The Scotland County Commission is considering the construction of a new 3,200 square-foot expansion for the county road and bridge workshop, to be located north of the existing facility.

With equipment continually getting larger and more expensive, the Scotland County Commission this week put the finishing touches on preliminary plans to expand the road and bridge shop, located on Highway 15 near the north edge of Memphis.

“Our equipment has simply outgrown the facility,” said Western District Commissioner David Wiggins. “We have been studying this for roughly two years and decided it was time to move forward.”

PSBA Engineering has completed preliminary plans for a 3,200 square foot free-standing building that would be constructed north of the existing county shop.

“Initial plans were for something substantially larger, around 5,000 square feet, but we have trimmed it back to this current proposal,” said Wiggins.

Presiding Commissioner Duane Ebeling noted that budgeting has been in the works during this process, with some thoughts of beginning in 2018.

“We had budgeted for about half the cost so that we could get something rolling this year, but it all takes time,” he said. “Hopefully we can begin construction in the spring of 2019.”

The existing maintenance facility was built in the early 1970s and originally served as a car dealership.

“We currently have five road graders and only one of them will fit in the current building,” said Ebeling.

That has made the new expansion a priority for the commission. The preliminary plans call for doors on the east and west ends of the building.

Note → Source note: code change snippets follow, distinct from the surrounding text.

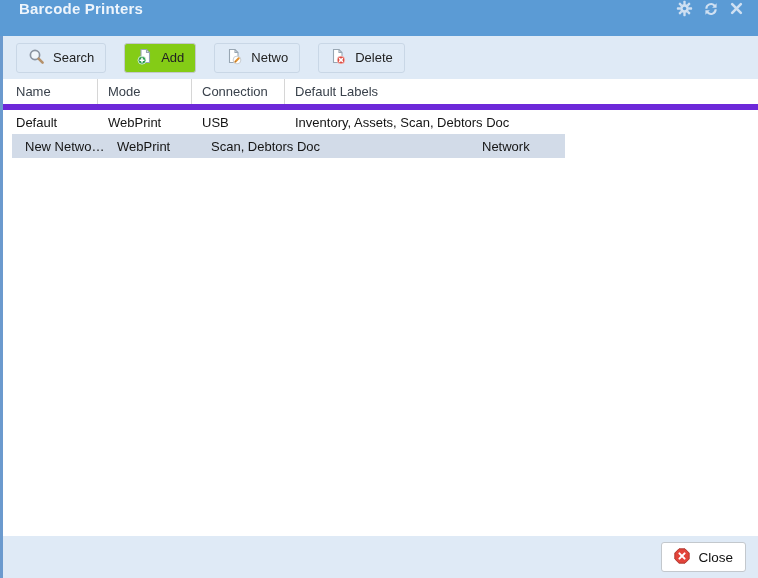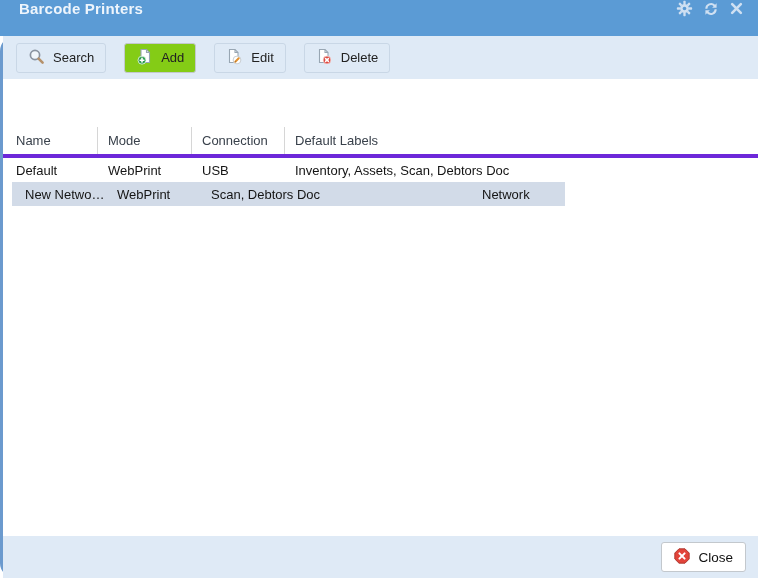--- a/index.html
+++ b/index.html
@@ -16,39 +16,39 @@
     display:flex;align-items:flex-start;
     padding:0 13px 0 19px;
   }
   .titlebar .title{
     color:#eef5fc;font-size:15px;font-weight:600;letter-spacing:.2px;
     flex:1 1 auto;white-space:nowrap;
   }
   .titlebar .tools{display:flex;align-items:center;gap:9px;}
   .tb-tool{width:17px;height:17px;display:flex;align-items:center;justify-content:center;cursor:pointer;}
   
-  .body{flex:1 1 auto;display:flex;flex-direction:column;border-left:3px solid #6b9ace;background:#fff;min-height:0;border-radius:15px;}
+  .body{flex:1 1 auto;display:flex;flex-direction:column;border-left:3px solid #6b9ace;background:#fff;min-height:0;}
   
   .toolbar{
     height:43px;flex:0 0 43px;background:#dfeaf6;
     display:flex;align-items:center;padding:0 0 0 13px;
   }
   .tbtn{
     height:30px;display:flex;align-items:center;gap:8px;
     padding:0 11px;margin-right:18px;border-radius:3px;
     border:1px solid rgba(175,192,210,0.45);background:transparent;
     font-size:13px;color:#222;cursor:pointer;white-space:nowrap;
   }
   .tbtn.hovered{background:#84cc16;border:1px solid #c3c8cd;}
   .tbtn svg{flex:0 0 auto;}
   
   .grid-header{
     height:31px;flex:0 0 31px;background:#fff;
-    border-bottom:4px solid #6d28d9;
-    display:flex;align-items:stretch;margin-top:48px;
+    border-bottom:6px solid #6d28d9;
+    display:flex;align-items:stretch;
   }
   .hcell{
     display:flex;align-items:center;font-size:13px;color:#39414b;
     padding-left:10px;cursor:pointer;white-space:nowrap;overflow:hidden;
   }
   .hcell.sep{border-right:1px solid #d6d6d6;}
   .c-name{width:95px;padding-left:13px;}
   .c-mode{width:94px;}
   .c-conn{width:93px;}
   .c-labels{width:271px;}
@@ -151,21 +151,21 @@
       <button class="tbtn">
         <span>
           <svg width="17" height="17" viewBox="0 0 17 17">
             <path d="M3.5 1.5 H9 L12 4.5 V14.5 H3.5 Z" fill="#fff" stroke="#98a6b3" stroke-width="1.1"></path>
             <path d="M9 1.5 V4.5 H12" fill="none" stroke="#98a6b3" stroke-width="1.1"></path>
             <circle cx="11" cy="12" r="3.9" fill="#fff" stroke="#c2c7cc" stroke-width="0.9"></circle>
             <line x1="9.3" y1="13.7" x2="12.7" y2="10.3" stroke="#e2912f" stroke-width="2" stroke-linecap="round"></line>
             <line x1="9.1" y1="13.9" x2="9.6" y2="13.4" stroke="#555" stroke-width="0.9"></line>
           </svg>
         </span>
-        <span>Edit</span>
+        <span>Netwo</span>
       </button>
 
       <button class="tbtn">
         <span>
           <svg width="17" height="17" viewBox="0 0 17 17">
             <path d="M3.5 1.5 H9 L12 4.5 V14.5 H3.5 Z" fill="#fff" stroke="#98a6b3" stroke-width="1.1"></path>
             <path d="M9 1.5 V4.5 H12" fill="none" stroke="#98a6b3" stroke-width="1.1"></path>
             <circle cx="11" cy="12" r="3.9" fill="#dd4b43" stroke="#f6e0de" stroke-width="0.7"></circle>
             <g stroke="#fff" stroke-width="1.5" stroke-linecap="round">
               <line x1="9.6" y1="10.6" x2="12.4" y2="13.4"></line>

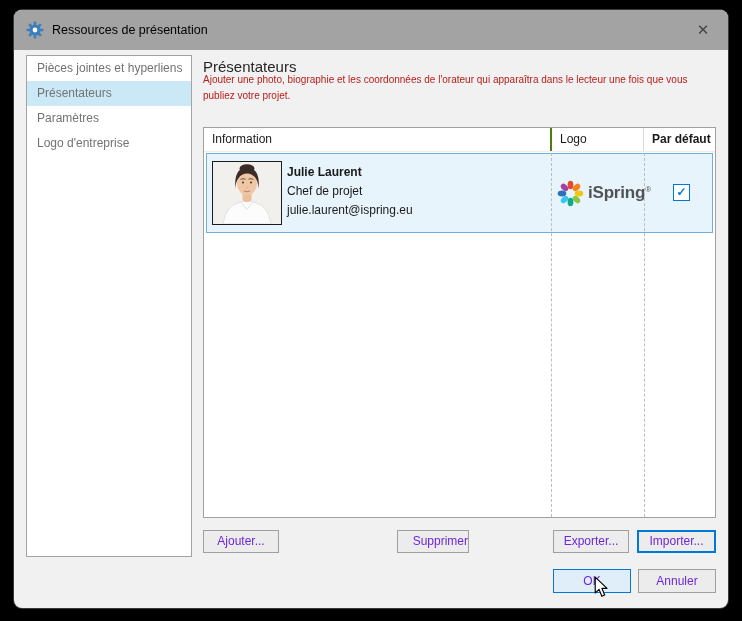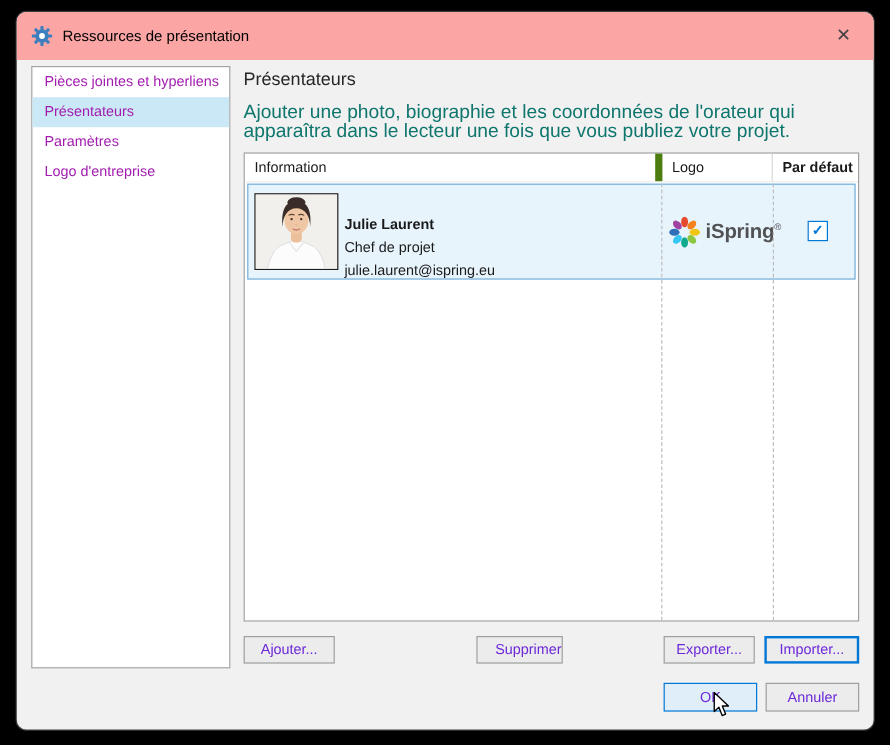--- a/index.html
+++ b/index.html
@@ -1,52 +1,52 @@
 <!DOCTYPE html>
 <html><head>
 <meta charset="utf-8">
 <style>
   html,body{margin:0;padding:0;background:#000;}
   .stage{position:relative;width:742px;height:621px;background:#000;overflow:hidden;
          font-family:"Liberation Sans", sans-serif;}
   .dialog{position:absolute;left:14px;top:10px;width:714px;height:598px;
           background:#f1f1f1;border-radius:8px;box-shadow:0 0 0 1px #3a3a3a;}
-  .titlebar{position:absolute;left:0;top:0;width:714px;height:40px;background:#fca5a5;
+  .titlebar{position:absolute;left:0;top:0;width:714px;height:40px;background:#a3a3a3;
             border-radius:8px 8px 0 0;}
   .titlebar .gear{position:absolute;left:12px;top:11px;width:18px;height:18px;}
   .titlebar .title{position:absolute;left:38px;top:0;line-height:40px;font-size:12.5px;color:#000;}
   .close-btn{position:absolute;right:6px;top:4px;width:38px;height:32px;text-align:center;
              line-height:32px;font-size:15px;color:#444;cursor:default;}
   
   .sidebar{position:absolute;left:12px;top:45px;width:166px;height:502px;background:#fff;
            border:1px solid #a3a3a3;box-sizing:border-box;}
-  .side-item{height:25px;line-height:25px;padding-left:10px;font-size:12px;color:#a21caf;
+  .side-item{height:25px;line-height:25px;padding-left:10px;font-size:12px;color:#737373;
              white-space:nowrap;overflow:hidden;}
   .side-item.selected{background:#cbe8f6;}
   
   .heading{position:absolute;left:189px;top:48px;font-size:15px;color:#262626;}
-  .descr{position:absolute;left:189px;top:76px;width:513px;font-size:16px;line-height:16px;color:#0f766e;}
+  .descr{position:absolute;left:189px;top:62px;width:513px;font-size:10px;line-height:16px;color:#b91c1c;}
   .table{position:absolute;left:189px;top:117px;width:513px;height:391px;background:#fff;
          border:1px solid #a0a0a0;box-sizing:border-box;}
   .thead{position:absolute;left:0;top:0;right:0;height:23px;border-bottom:1px solid #ededed;}
   .th{position:absolute;top:0;height:23px;line-height:23px;font-size:12px;color:#1a1a1a;
       padding-left:8px;box-sizing:border-box;}
-  .th1{left:0;width:348px;border-right:6px solid #4d7c0f;}
+  .th1{left:0;width:348px;border-right:2px solid #4d7c0f;}
   .th2{left:348px;width:92px;border-right:1px solid #d9d9d9;}
   .th3{left:440px;width:71px;font-weight:bold;}
   .tbody{position:absolute;left:0;top:23px;right:0;bottom:0;}
   .sep{position:absolute;top:2px;bottom:0;width:0;border-left:1px dashed #bdbdbd;z-index:2;}
   .sep1{left:347px;} .sep2{left:440px;}
   .row{position:absolute;left:2px;top:2px;width:505px;height:78px;background:#e8f4fc;
        border:1px solid #70aedb;z-index:1;}
   .row > *{position:relative;z-index:3;}
   .photo{position:absolute;left:5px;top:7px;width:68px;height:62px;border:1px solid #1c1c1c;
          background:#f2f0ed;}
   .p-info{position:absolute;left:80px;top:9px;font-size:12px;color:#1a1a1a;line-height:19px;}
-  .p-name{font-weight:bold;margin-top:15px;}
+  .p-name{font-weight:bold;}
   .logo-wrap{position:absolute;left:349px;top:23px;height:32px;display:flex;align-items:center;}
   .logo-text{font-size:17px;font-weight:600;color:#515254;letter-spacing:-0.2px;margin-left:3px;}
   .logo-reg{font-size:8px;color:#515254;vertical-align:top;position:relative;top:-4px;}
   .checkbox{position:absolute;left:466px;top:30px;width:15px;height:15px;background:#fff;
             border:1px solid #0078d7;text-align:center;line-height:14px;font-size:12px;
             color:#0078d7;font-weight:bold;}
   
   .btn{position:absolute;height:23px;background:#ececec;border:1px solid #9f9f9f;
        box-sizing:border-box;font-size:12px;color:#6d28d9;text-align:center;line-height:21px;
        font-family:"Liberation Sans",sans-serif;}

“The plans call for a building large enough to allow us to drive our trucks through,” said Eastern District Commission Danette Clatt. “We would be basically doubling our work area and be able to get the road graders in for maintenance and during bad weather. When we had that bad snow storm we had to take them other places to get them inside.”

“If we do not get the ice off them before the next morning, they get froze up solid and then they’re not ready to go,” said Wiggins.

Clatt noted that parking them inside in a heated facility should prove more efficient and economical than having them plugged in outdoors to try to prevent freeze ups and insuring they will run in cold weather.

With the plans still yet to be finalized, the commission did not have cost estimates completed to share with the public.

“We simply want to share the news with the public and let them know we are open to feedback on the plans,” said Wiggins.